Scherbaum: Ich finde das Spektrum an Clubs und Locations gut. Leipzig ist eine dynamische Stadt.
Kschentz: Und mir scheint, es gibt zu viele Menschen, die merkwürdigerweise eine Führerscheinprüfung bestanden haben und demzufolge auch zu viele Autos auf den Straßen. Und die Anzahl der Leute, die gehetzt, meckernd und teilweise aggressiv durch die Gegend latschen, scheint sich vervielfacht zu haben. Ich muss Paul zustimmen, die Veränderungen die stattfinden, empfinde ich oft als negativ – im Vergleich zu den Neunzigern. Aber das erste Jahrzehnt nach der Wende war auch eine besondere Zeit, die kommt nicht wieder.

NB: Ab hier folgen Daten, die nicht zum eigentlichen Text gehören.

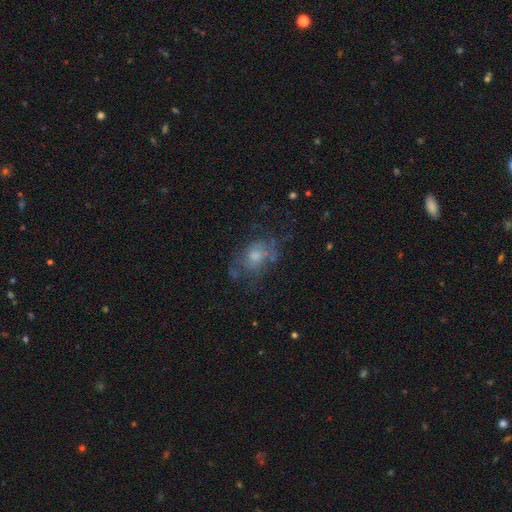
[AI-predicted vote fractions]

So muss man letztlich versuchen, positiv zu denken und nach vorne zu schauen.
Wie sehen Ihre Pläne aus?
Kschentz: Auf jeden Fall werden wir sicherlich bald unser zweites Musikvideo produzieren. Unser erstes, „The Iron Curtain“, ging letztes Jahr bei Youtube online. Unbedingt mal anschauen, wer es noch nicht gesehen hat. Im Winter wird es etwas ruhiger, viele Veranstalter scheinen abzuwarten, was die Corona-Maßnahmen mit sich bringen.
Danke für das schöne Gespräch. Hat Spaß gemacht!